Bump Block, Bellevue House and the Hawthorne Hotel are some of the names under which this hotel has operated since its construction in 1890. In 1909 the hotel was more than doubled in size, being increased in footprint, from 5,000 square feet to 7,000 square feet, and height, from four to seven story.
Given the fact that the 1889 fire took out almost all of the downtown area of Spokane, the Hotel Carlyle, construction on which began in 1890, is one of the oldest standing hotels in the city. Designed by prominent local architects Loren L Rand and John K Dow, it was built as a
Single Room Occupancy (SRO) hotel. Following the economic collapse of 1893 the hotel went into receivership and was owned and operated by the the Northwest and Pacific Hypotheekbank from 1894 until its sale to Spokane businessman John Hieber in 1908. It was he who undertook the expansion and gave the hotel the name
Hotel Carlyle. The name remained unchanged until it became the
Carlyle Hotel in the 1920s, though the name painted on the north face of the building still reads
Hotel Carlyle.
By 1950, the original function of the Carlyle Hotel, renting furnished rooms, had changed to include apartments. That year the building contained 48 apartments and 55 hotel rooms. Following modifications in the 1950s the Carlyle Hotel evolved into a provider of low income, furnished rental rooms for residents of the downtown area, once again becoming a true Single Room Occupancy hotel.
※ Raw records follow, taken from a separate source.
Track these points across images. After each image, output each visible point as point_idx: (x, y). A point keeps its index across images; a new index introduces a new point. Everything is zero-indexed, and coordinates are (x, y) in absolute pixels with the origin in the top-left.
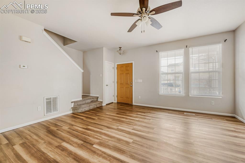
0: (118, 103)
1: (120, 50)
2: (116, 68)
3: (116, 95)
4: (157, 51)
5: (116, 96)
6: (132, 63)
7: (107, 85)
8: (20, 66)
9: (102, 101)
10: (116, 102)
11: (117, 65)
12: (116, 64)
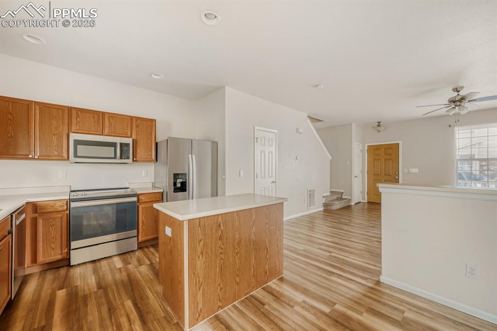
0: (369, 202)
1: (378, 126)
2: (366, 152)
3: (366, 191)
4: (450, 126)
5: (366, 193)
6: (398, 144)
7: (355, 177)
8: (297, 157)
9: (349, 198)
10: (366, 201)
11: (368, 146)
12: (366, 145)
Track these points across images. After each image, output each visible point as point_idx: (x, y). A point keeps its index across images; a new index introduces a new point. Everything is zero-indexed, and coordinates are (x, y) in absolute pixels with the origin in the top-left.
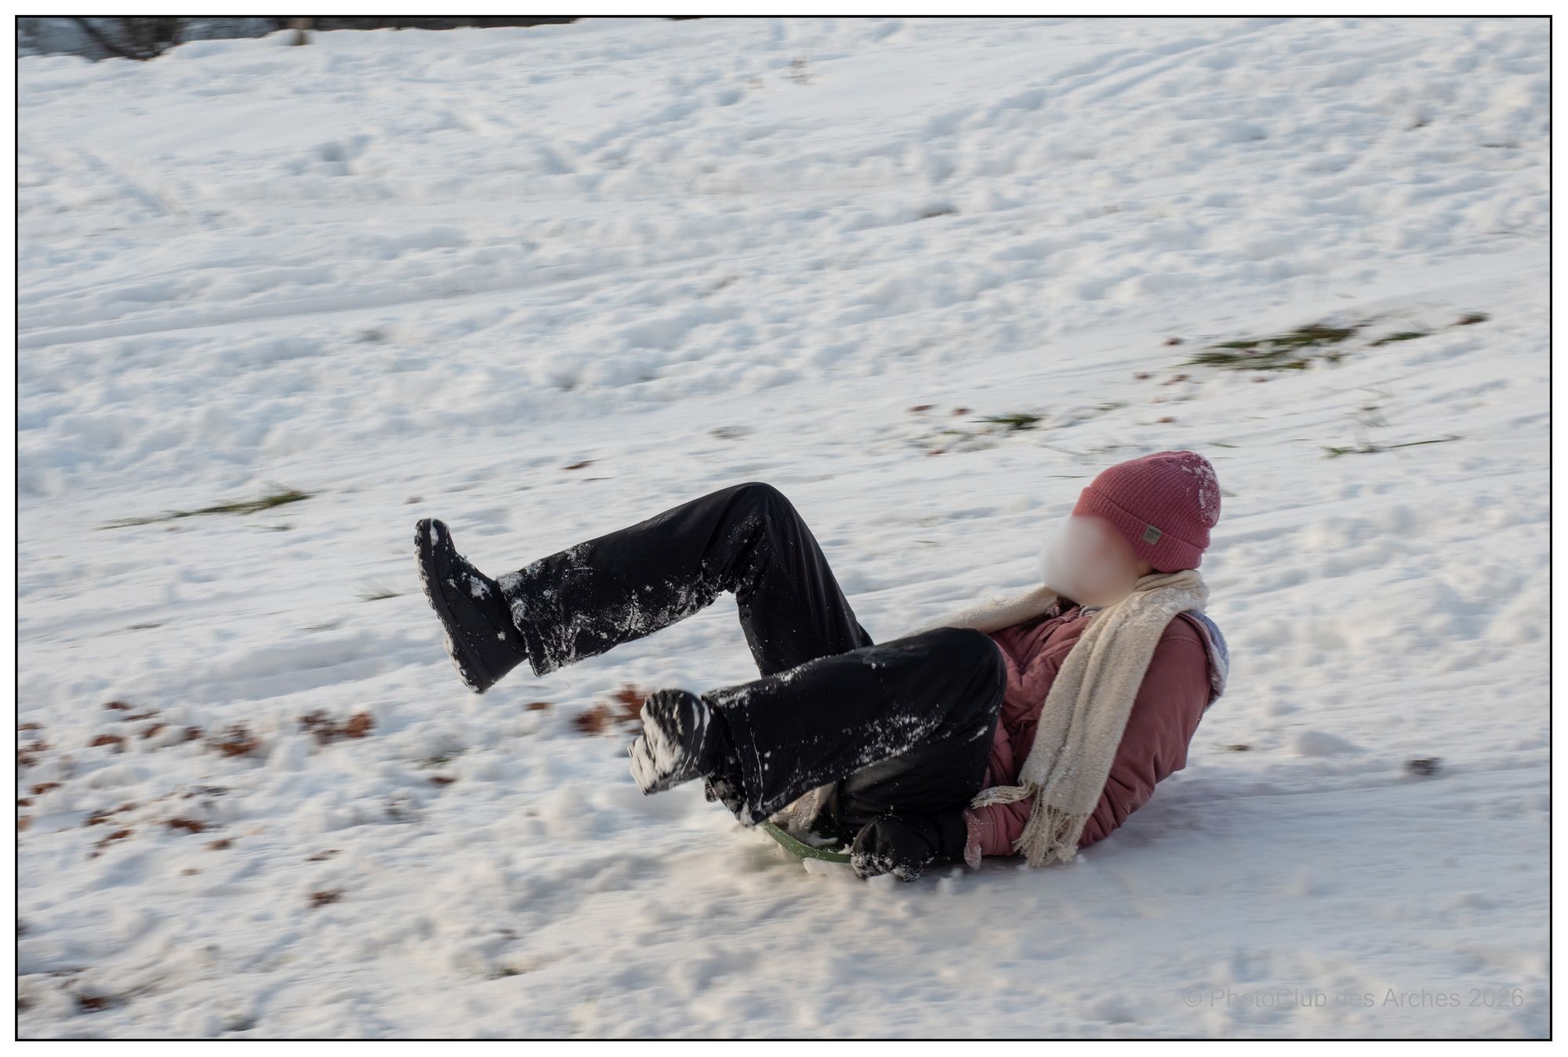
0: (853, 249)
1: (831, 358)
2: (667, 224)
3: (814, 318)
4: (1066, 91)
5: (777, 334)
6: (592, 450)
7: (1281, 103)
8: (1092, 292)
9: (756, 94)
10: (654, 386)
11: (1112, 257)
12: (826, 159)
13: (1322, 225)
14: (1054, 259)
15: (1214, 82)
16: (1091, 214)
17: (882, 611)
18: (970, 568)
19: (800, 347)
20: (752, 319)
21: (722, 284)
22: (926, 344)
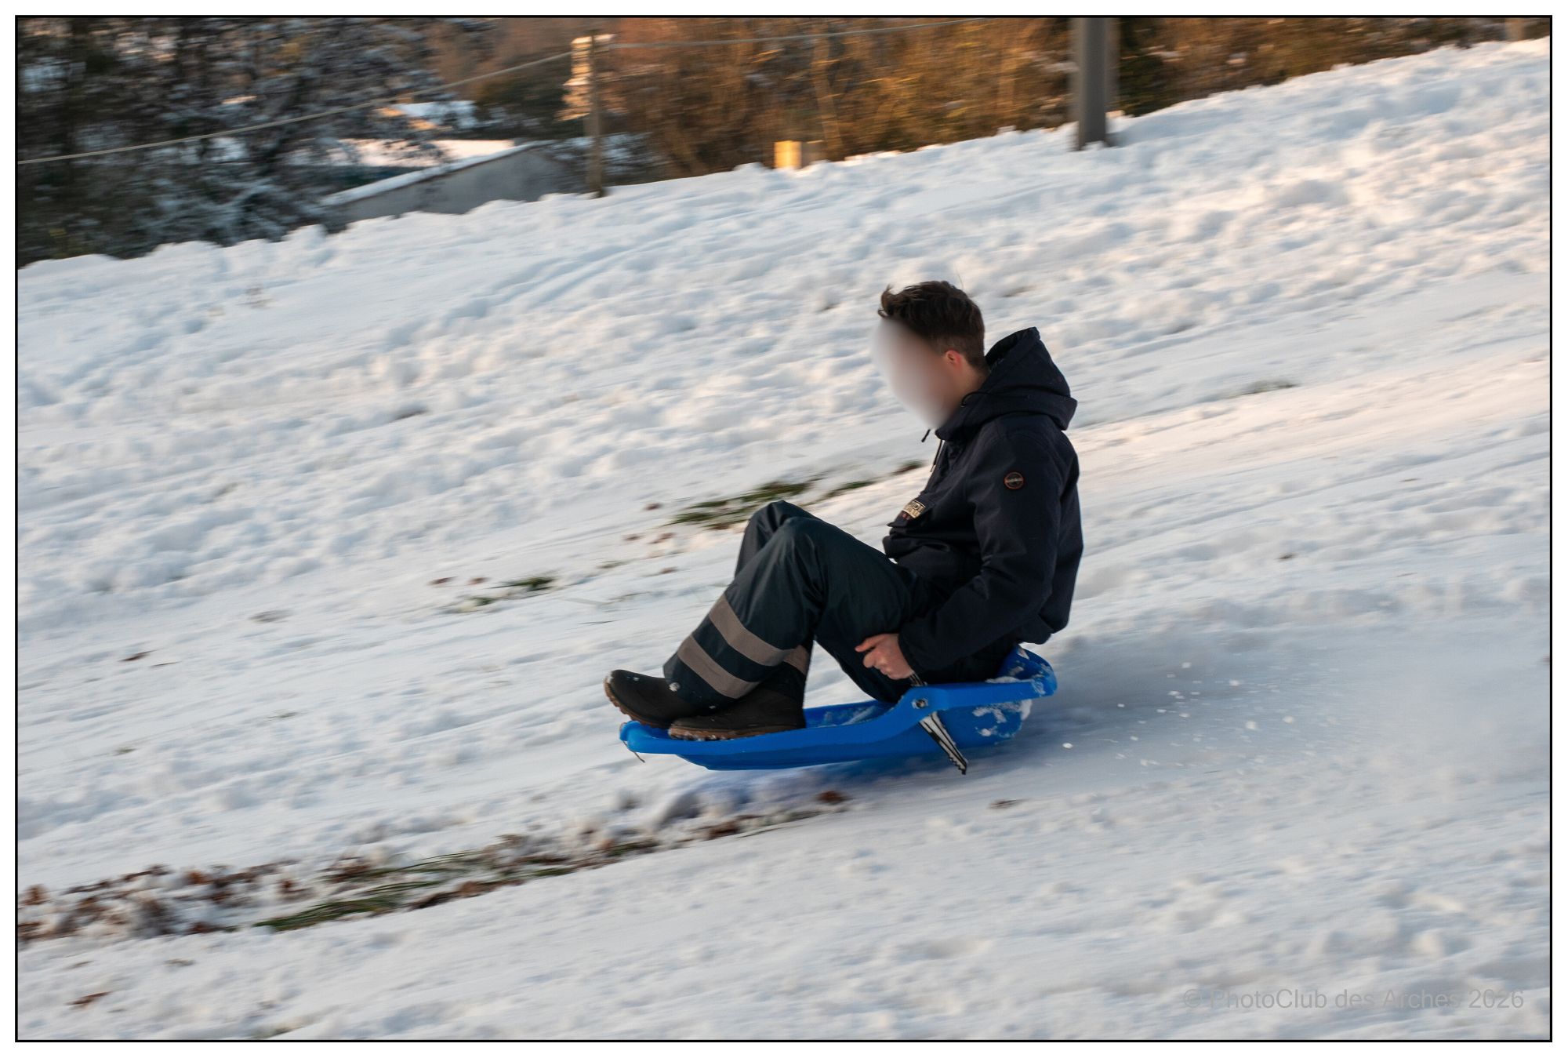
0: (339, 450)
1: (346, 546)
2: (162, 443)
3: (319, 513)
4: (507, 299)
5: (290, 529)
6: (143, 643)
7: (702, 297)
8: (572, 470)
9: (219, 320)
10: (187, 583)
11: (582, 439)
12: (299, 374)
13: (762, 398)
14: (530, 445)
15: (640, 282)
16: (553, 405)
17: (479, 739)
18: (547, 699)
19: (315, 538)
20: (262, 518)
21: (223, 491)
22: (430, 527)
Today the building is operated as the
Carlyle Care Center.
The Carlyle Care Center (CCC) is a 127-bed assisted living facility providing residential and assisted care for individuals 18 year of age and older. CCC specializes in caring for individuals with chronic mental illness, but also serves those with developmental disabilities, dementia, and/or substance abuse issues.
The Hotel Carlyle is one of the few remaining hotels which have been witness to two of the city's earliest periods of substantial growth, 1889-1893 and 1900-1910. As such, it functioned as an SRO continuously for about 110 years, much longer than almost any others in Spokane. The majority ceased to operate as SROs in the 1960s or 1970s.
Hotel Carlyle
The Bump Block, located at the southwest corner of Second Avenue and Post Street, is a seven-story brick masonry structure with a basalt rubble foundation and a flat built-up roof. It exhibits characteristics of the Brick Commercial Style, distinguished as well by classically inspired elements such as the overhanging corona and modillion block of the cornice, and the round-arched windows with decorative keystones on the third floor. The building, constructed in 1890, was significantly enlarged in 1909. At that time, the original 50 foot (fronting Second Avenue) by 100 foot footprint was expanded southward, along Post Street, by forty feet. Also, the height of the building was raised by three stories, which entailed removal of the original roof and construction of a new cornice. These additions were designed in such a way as to replicate the original exterior appearance of the lower four floors and, through the use of similar Brick Commercial design elements on the upper floors, to create a new but cohesive structure.